What is being asked >>
Rewrite the listing below with "preceding" swapped for "ahead of" and everything else unchanged. Leave the pictures out of your answer.

Record excerpts >>
- Opening Delimiter -

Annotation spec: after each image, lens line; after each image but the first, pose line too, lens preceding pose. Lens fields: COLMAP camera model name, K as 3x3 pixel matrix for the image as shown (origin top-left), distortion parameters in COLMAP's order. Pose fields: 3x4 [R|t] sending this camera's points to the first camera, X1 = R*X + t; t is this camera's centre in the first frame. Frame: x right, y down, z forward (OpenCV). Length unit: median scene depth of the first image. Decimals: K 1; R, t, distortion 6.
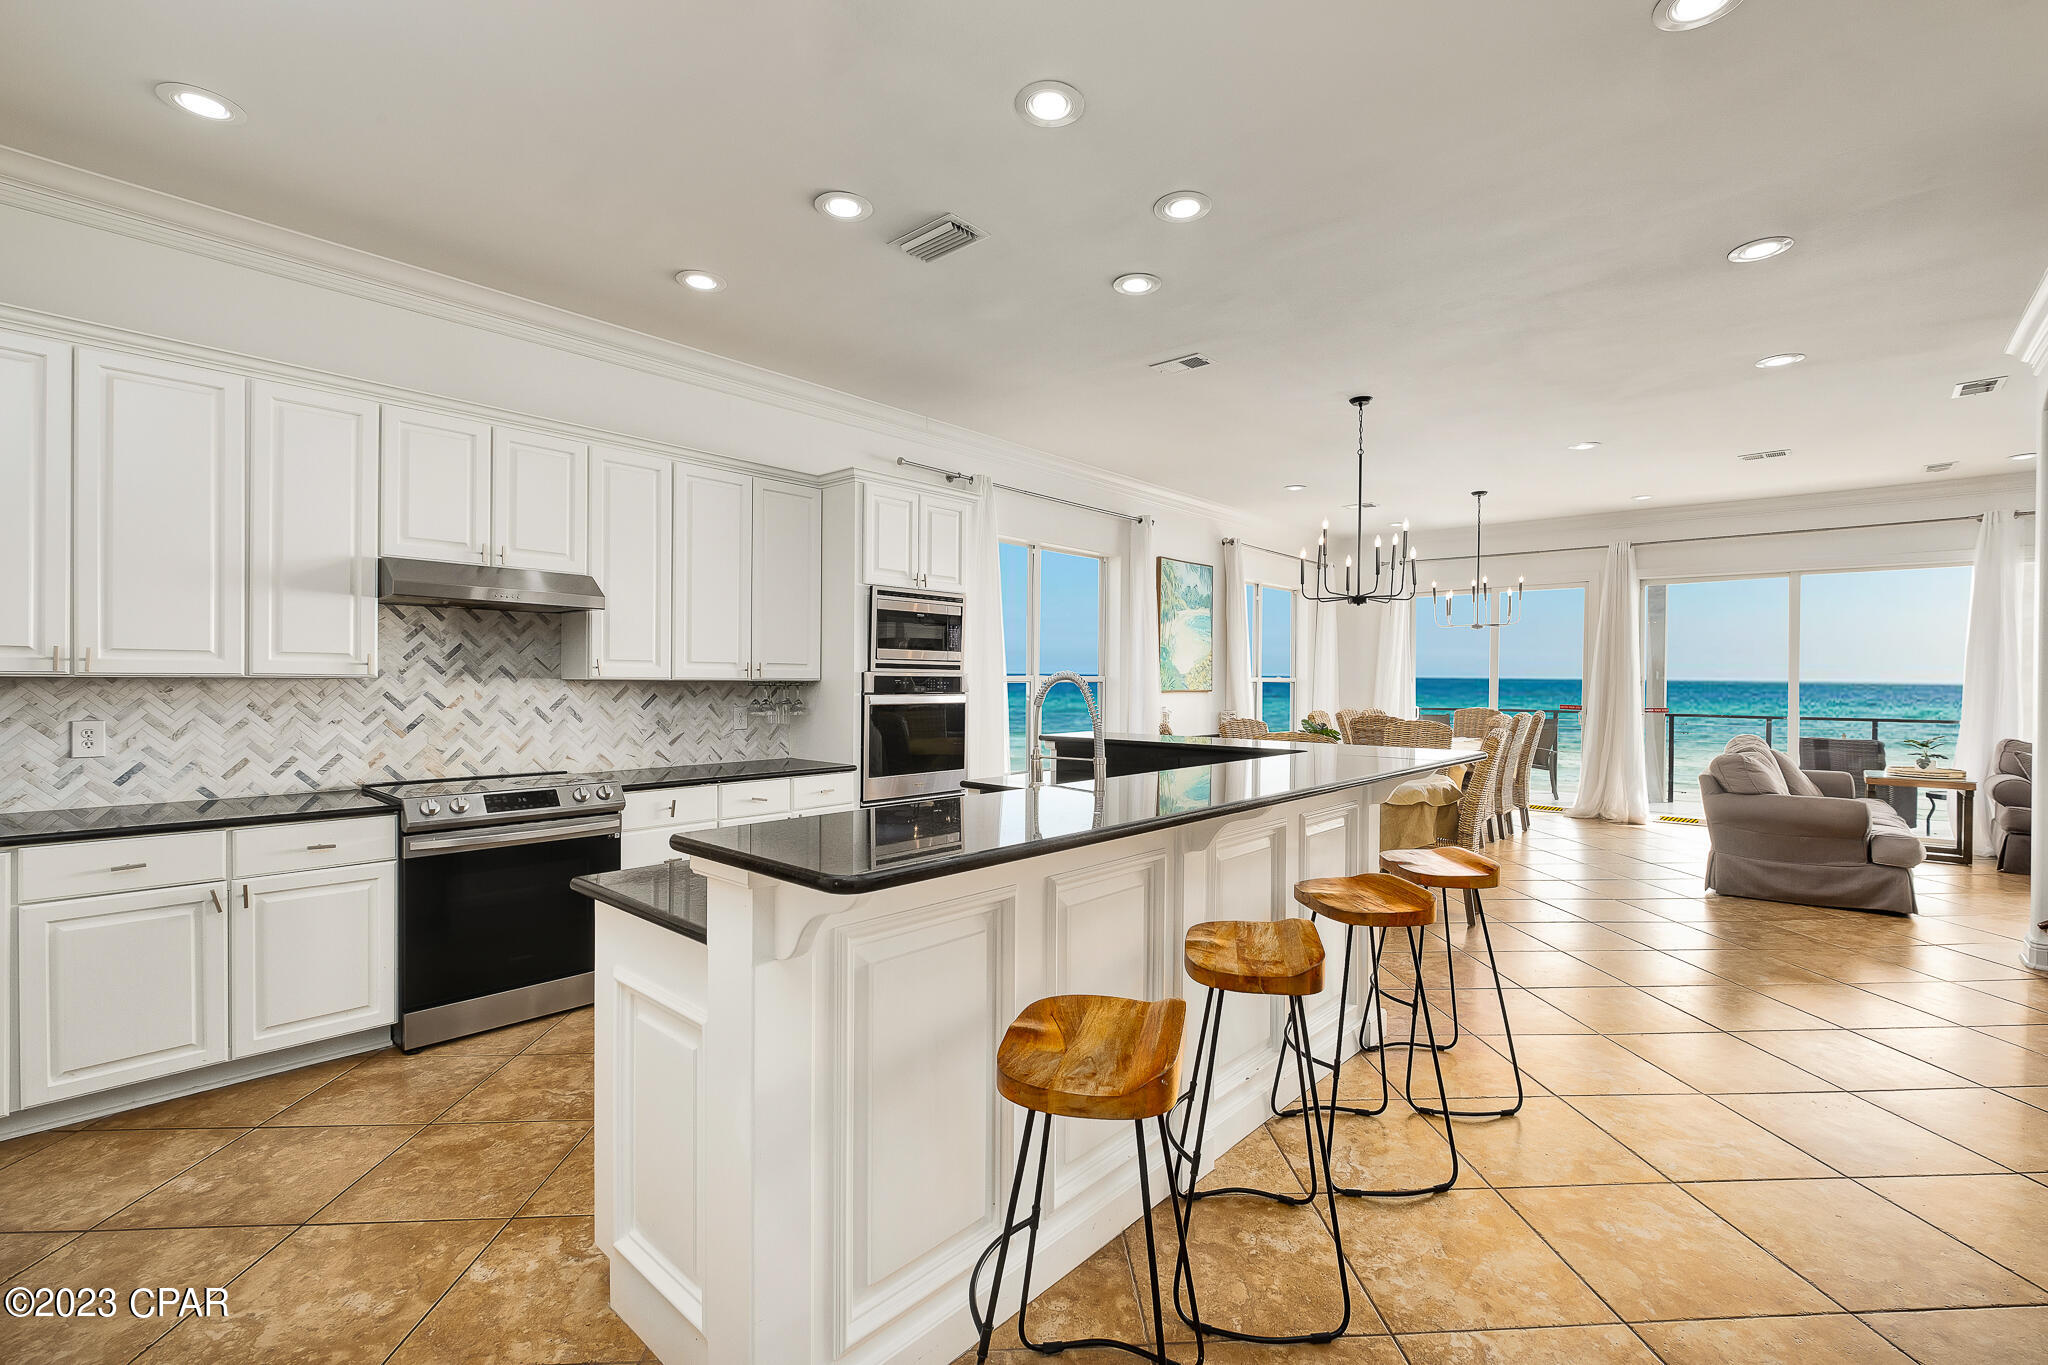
lens RADIAL K [[905.2, 0, 1034.6], [0, 905.2, 684.3], [0, 0, 1]] dist [0.001145, -0.001297]
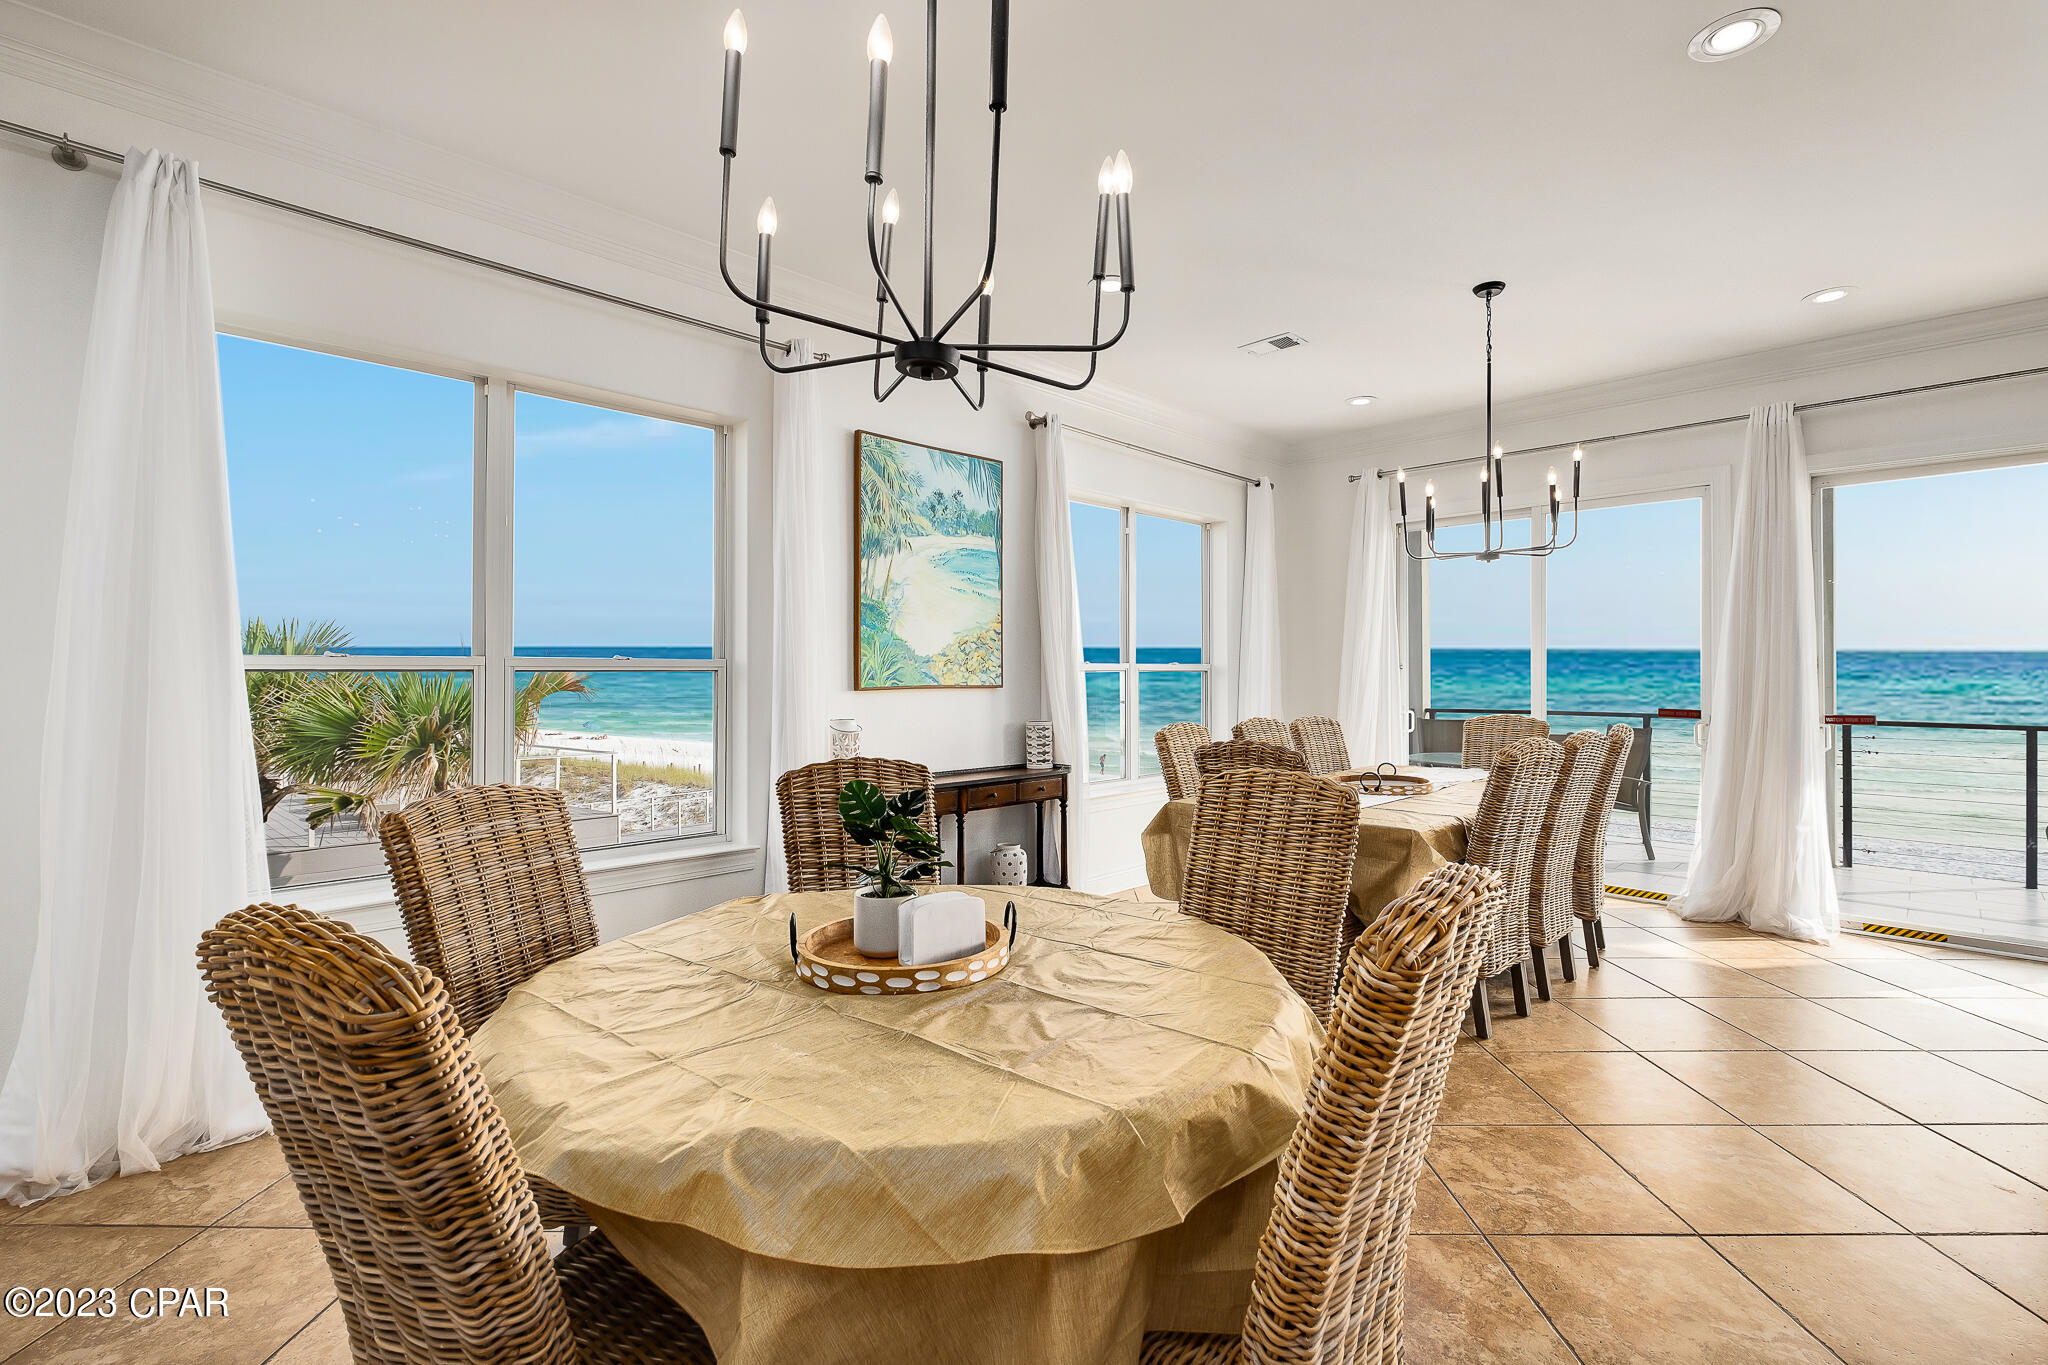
lens RADIAL K [[905.2, 0, 1027.3], [0, 905.2, 662.9], [0, 0, 1]] dist [0.001145, -0.001297]
pose [[0.997523, -0.004875, -0.070167, 0.263438], [0.003747, 0.999862, -0.016202, 0.001897], [0.070237, 0.015899, 0.997404, 0.473689]]
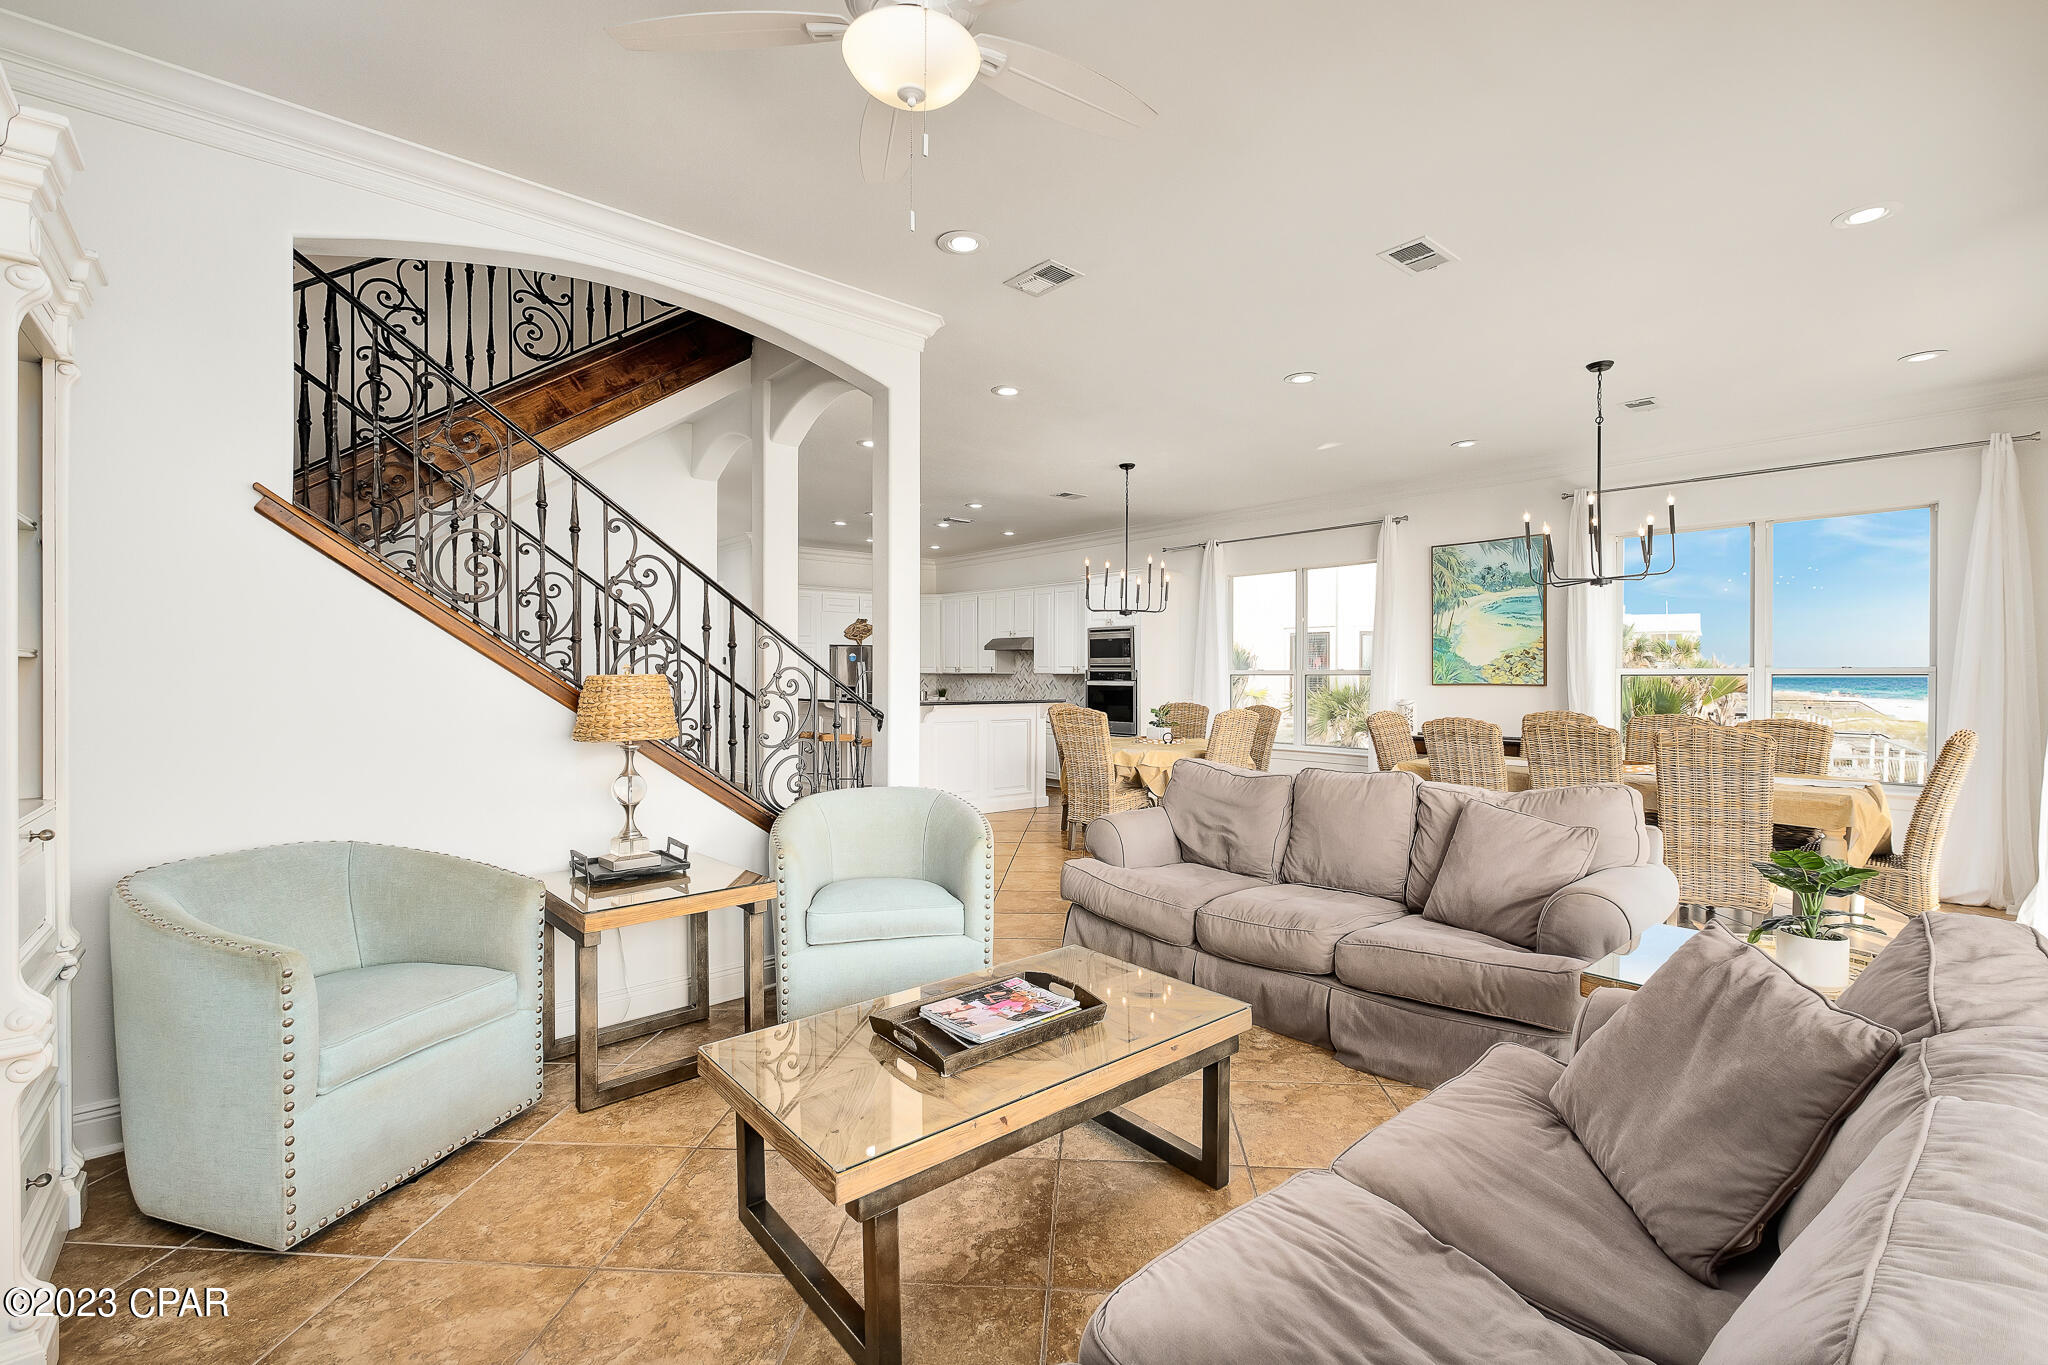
lens RADIAL K [[905.2, 0, 1021.8], [0, 905.2, 676.5], [0, 0, 1]] dist [0.001145, -0.001297]
pose [[-0.145339, -0.003647, -0.989375, 1.131963], [-0.008125, 0.999964, -0.002492, 0.005180], [0.989349, 0.007676, -0.145363, 0.684713]]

- Closing Delimiter -

Expected answer >>
Annotation spec: after each image, lens line; after each image but the first, pose line too, lens ahead of pose. Lens fields: COLMAP camera model name, K as 3x3 pixel matrix for the image as shown (origin top-left), distortion parameters in COLMAP's order. Pose fields: 3x4 [R|t] sending this camera's points to the first camera, X1 = R*X + t; t is this camera's centre in the first frame. Frame: x right, y down, z forward (OpenCV). Length unit: median scene depth of the first image. Decimals: K 1; R, t, distortion 6.
lens RADIAL K [[905.2, 0, 1034.6], [0, 905.2, 684.3], [0, 0, 1]] dist [0.001145, -0.001297]
lens RADIAL K [[905.2, 0, 1027.3], [0, 905.2, 662.9], [0, 0, 1]] dist [0.001145, -0.001297]
pose [[0.997523, -0.004875, -0.070167, 0.263438], [0.003747, 0.999862, -0.016202, 0.001897], [0.070237, 0.015899, 0.997404, 0.473689]]
lens RADIAL K [[905.2, 0, 1021.8], [0, 905.2, 676.5], [0, 0, 1]] dist [0.001145, -0.001297]
pose [[-0.145339, -0.003647, -0.989375, 1.131963], [-0.008125, 0.999964, -0.002492, 0.005180], [0.989349, 0.007676, -0.145363, 0.684713]]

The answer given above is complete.